[Items in a dataset]
__________________________________________________

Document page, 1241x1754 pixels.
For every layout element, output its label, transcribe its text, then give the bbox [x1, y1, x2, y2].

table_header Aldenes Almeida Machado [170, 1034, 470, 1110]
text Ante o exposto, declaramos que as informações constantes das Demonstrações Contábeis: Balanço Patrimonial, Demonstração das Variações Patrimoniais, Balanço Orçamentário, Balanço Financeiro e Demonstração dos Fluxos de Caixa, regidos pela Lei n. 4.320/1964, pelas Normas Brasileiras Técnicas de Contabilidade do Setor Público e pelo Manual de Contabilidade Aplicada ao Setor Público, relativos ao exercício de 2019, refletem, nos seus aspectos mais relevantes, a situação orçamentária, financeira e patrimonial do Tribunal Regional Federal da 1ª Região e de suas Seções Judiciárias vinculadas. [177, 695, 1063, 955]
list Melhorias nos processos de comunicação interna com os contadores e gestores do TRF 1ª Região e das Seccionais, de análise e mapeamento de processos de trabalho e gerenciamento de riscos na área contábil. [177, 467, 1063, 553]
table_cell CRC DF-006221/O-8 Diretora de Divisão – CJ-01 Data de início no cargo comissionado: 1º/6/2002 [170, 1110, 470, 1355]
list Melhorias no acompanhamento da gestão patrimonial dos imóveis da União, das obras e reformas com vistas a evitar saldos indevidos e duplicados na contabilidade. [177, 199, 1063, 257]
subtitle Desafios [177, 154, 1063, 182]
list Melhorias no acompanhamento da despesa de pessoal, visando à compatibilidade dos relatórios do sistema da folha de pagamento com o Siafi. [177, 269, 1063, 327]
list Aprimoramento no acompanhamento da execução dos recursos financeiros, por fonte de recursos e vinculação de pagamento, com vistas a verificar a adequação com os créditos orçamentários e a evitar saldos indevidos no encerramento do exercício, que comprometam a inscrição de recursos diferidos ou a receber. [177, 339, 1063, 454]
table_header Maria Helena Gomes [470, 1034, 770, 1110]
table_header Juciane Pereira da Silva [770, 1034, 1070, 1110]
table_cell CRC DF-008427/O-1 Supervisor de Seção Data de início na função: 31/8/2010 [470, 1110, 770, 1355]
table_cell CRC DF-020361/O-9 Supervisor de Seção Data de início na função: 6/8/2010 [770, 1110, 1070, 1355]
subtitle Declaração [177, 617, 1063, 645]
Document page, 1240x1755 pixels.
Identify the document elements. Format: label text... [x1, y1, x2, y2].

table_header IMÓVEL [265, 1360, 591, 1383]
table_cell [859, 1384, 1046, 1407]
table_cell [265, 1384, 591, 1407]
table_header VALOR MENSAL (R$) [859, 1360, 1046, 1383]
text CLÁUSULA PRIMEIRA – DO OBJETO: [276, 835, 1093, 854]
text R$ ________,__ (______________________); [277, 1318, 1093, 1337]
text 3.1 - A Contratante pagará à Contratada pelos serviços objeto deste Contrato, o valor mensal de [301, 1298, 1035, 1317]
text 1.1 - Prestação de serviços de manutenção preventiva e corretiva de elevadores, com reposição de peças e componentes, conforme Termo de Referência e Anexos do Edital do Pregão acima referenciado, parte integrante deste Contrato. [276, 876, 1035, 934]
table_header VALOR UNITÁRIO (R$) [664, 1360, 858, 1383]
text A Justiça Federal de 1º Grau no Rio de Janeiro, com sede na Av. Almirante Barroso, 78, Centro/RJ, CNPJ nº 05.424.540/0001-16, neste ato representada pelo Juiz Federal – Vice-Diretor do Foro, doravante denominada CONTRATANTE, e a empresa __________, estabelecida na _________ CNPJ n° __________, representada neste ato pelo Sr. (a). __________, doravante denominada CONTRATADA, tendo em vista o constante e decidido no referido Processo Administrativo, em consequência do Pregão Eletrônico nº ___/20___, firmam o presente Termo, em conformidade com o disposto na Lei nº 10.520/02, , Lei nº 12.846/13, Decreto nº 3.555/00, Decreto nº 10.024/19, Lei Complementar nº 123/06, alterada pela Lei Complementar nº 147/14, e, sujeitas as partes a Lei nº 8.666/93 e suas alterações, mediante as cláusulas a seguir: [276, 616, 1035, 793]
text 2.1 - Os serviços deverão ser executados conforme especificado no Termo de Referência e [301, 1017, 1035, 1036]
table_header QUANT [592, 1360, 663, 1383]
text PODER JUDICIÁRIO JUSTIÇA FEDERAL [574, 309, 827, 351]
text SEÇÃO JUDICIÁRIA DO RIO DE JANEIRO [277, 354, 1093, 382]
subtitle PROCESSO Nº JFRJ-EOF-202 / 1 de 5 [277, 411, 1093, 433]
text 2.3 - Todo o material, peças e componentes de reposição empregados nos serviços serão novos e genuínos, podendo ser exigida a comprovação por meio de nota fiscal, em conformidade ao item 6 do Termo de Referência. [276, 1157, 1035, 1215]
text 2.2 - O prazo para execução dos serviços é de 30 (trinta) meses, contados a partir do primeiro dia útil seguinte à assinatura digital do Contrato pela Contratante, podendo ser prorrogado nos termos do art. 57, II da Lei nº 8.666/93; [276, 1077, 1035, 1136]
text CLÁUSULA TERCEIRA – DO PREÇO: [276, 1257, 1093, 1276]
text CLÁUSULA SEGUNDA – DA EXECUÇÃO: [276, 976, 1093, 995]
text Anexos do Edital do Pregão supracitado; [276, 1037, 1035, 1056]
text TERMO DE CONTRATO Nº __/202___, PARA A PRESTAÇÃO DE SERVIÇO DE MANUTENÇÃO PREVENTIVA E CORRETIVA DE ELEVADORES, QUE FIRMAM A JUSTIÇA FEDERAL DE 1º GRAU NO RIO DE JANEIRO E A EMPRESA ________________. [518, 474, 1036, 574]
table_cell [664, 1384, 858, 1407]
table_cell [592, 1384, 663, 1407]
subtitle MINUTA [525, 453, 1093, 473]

__________________________________________________

EXERCISE REQUIREMENTS
Reproduce each of the rows above line for line, without changing a single character.

EXERCISE SOLUTION
Document page, 1241x1754 pixels.
For every layout element, output its label, transcribe its text, then give the bbox [x1, y1, x2, y2].

table_header Aldenes Almeida Machado [170, 1034, 470, 1110]
text Ante o exposto, declaramos que as informações constantes das Demonstrações Contábeis: Balanço Patrimonial, Demonstração das Variações Patrimoniais, Balanço Orçamentário, Balanço Financeiro e Demonstração dos Fluxos de Caixa, regidos pela Lei n. 4.320/1964, pelas Normas Brasileiras Técnicas de Contabilidade do Setor Público e pelo Manual de Contabilidade Aplicada ao Setor Público, relativos ao exercício de 2019, refletem, nos seus aspectos mais relevantes, a situação orçamentária, financeira e patrimonial do Tribunal Regional Federal da 1ª Região e de suas Seções Judiciárias vinculadas. [177, 695, 1063, 955]
list Melhorias nos processos de comunicação interna com os contadores e gestores do TRF 1ª Região e das Seccionais, de análise e mapeamento de processos de trabalho e gerenciamento de riscos na área contábil. [177, 467, 1063, 553]
table_cell CRC DF-006221/O-8 Diretora de Divisão – CJ-01 Data de início no cargo comissionado: 1º/6/2002 [170, 1110, 470, 1355]
list Melhorias no acompanhamento da gestão patrimonial dos imóveis da União, das obras e reformas com vistas a evitar saldos indevidos e duplicados na contabilidade. [177, 199, 1063, 257]
subtitle Desafios [177, 154, 1063, 182]
list Melhorias no acompanhamento da despesa de pessoal, visando à compatibilidade dos relatórios do sistema da folha de pagamento com o Siafi. [177, 269, 1063, 327]
list Aprimoramento no acompanhamento da execução dos recursos financeiros, por fonte de recursos e vinculação de pagamento, com vistas a verificar a adequação com os créditos orçamentários e a evitar saldos indevidos no encerramento do exercício, que comprometam a inscrição de recursos diferidos ou a receber. [177, 339, 1063, 454]
table_header Maria Helena Gomes [470, 1034, 770, 1110]
table_header Juciane Pereira da Silva [770, 1034, 1070, 1110]
table_cell CRC DF-008427/O-1 Supervisor de Seção Data de início na função: 31/8/2010 [470, 1110, 770, 1355]
table_cell CRC DF-020361/O-9 Supervisor de Seção Data de início na função: 6/8/2010 [770, 1110, 1070, 1355]
subtitle Declaração [177, 617, 1063, 645]
Document page, 1240x1755 pixels.
Identify the document elements. Format: label text... [x1, y1, x2, y2].

table_header IMÓVEL [265, 1360, 591, 1383]
table_cell [859, 1384, 1046, 1407]
table_cell [265, 1384, 591, 1407]
table_header VALOR MENSAL (R$) [859, 1360, 1046, 1383]
text CLÁUSULA PRIMEIRA – DO OBJETO: [276, 835, 1093, 854]
text R$ ________,__ (______________________); [277, 1318, 1093, 1337]
text 3.1 - A Contratante pagará à Contratada pelos serviços objeto deste Contrato, o valor mensal de [301, 1298, 1035, 1317]
text 1.1 - Prestação de serviços de manutenção preventiva e corretiva de elevadores, com reposição de peças e componentes, conforme Termo de Referência e Anexos do Edital do Pregão acima referenciado, parte integrante deste Contrato. [276, 876, 1035, 934]
table_header VALOR UNITÁRIO (R$) [664, 1360, 858, 1383]
text A Justiça Federal de 1º Grau no Rio de Janeiro, com sede na Av. Almirante Barroso, 78, Centro/RJ, CNPJ nº 05.424.540/0001-16, neste ato representada pelo Juiz Federal – Vice-Diretor do Foro, doravante denominada CONTRATANTE, e a empresa __________, estabelecida na _________ CNPJ n° __________, representada neste ato pelo Sr. (a). __________, doravante denominada CONTRATADA, tendo em vista o constante e decidido no referido Processo Administrativo, em consequência do Pregão Eletrônico nº ___/20___, firmam o presente Termo, em conformidade com o disposto na Lei nº 10.520/02, , Lei nº 12.846/13, Decreto nº 3.555/00, Decreto nº 10.024/19, Lei Complementar nº 123/06, alterada pela Lei Complementar nº 147/14, e, sujeitas as partes a Lei nº 8.666/93 e suas alterações, mediante as cláusulas a seguir: [276, 616, 1035, 793]
text 2.1 - Os serviços deverão ser executados conforme especificado no Termo de Referência e [301, 1017, 1035, 1036]
table_header QUANT [592, 1360, 663, 1383]
text PODER JUDICIÁRIO JUSTIÇA FEDERAL [574, 309, 827, 351]
text SEÇÃO JUDICIÁRIA DO RIO DE JANEIRO [277, 354, 1093, 382]
subtitle PROCESSO Nº JFRJ-EOF-202 / 1 de 5 [277, 411, 1093, 433]
text 2.3 - Todo o material, peças e componentes de reposição empregados nos serviços serão novos e genuínos, podendo ser exigida a comprovação por meio de nota fiscal, em conformidade ao item 6 do Termo de Referência. [276, 1157, 1035, 1215]
text 2.2 - O prazo para execução dos serviços é de 30 (trinta) meses, contados a partir do primeiro dia útil seguinte à assinatura digital do Contrato pela Contratante, podendo ser prorrogado nos termos do art. 57, II da Lei nº 8.666/93; [276, 1077, 1035, 1136]
text CLÁUSULA TERCEIRA – DO PREÇO: [276, 1257, 1093, 1276]
text CLÁUSULA SEGUNDA – DA EXECUÇÃO: [276, 976, 1093, 995]
text Anexos do Edital do Pregão supracitado; [276, 1037, 1035, 1056]
text TERMO DE CONTRATO Nº __/202___, PARA A PRESTAÇÃO DE SERVIÇO DE MANUTENÇÃO PREVENTIVA E CORRETIVA DE ELEVADORES, QUE FIRMAM A JUSTIÇA FEDERAL DE 1º GRAU NO RIO DE JANEIRO E A EMPRESA ________________. [518, 474, 1036, 574]
table_cell [664, 1384, 858, 1407]
table_cell [592, 1384, 663, 1407]
subtitle MINUTA [525, 453, 1093, 473]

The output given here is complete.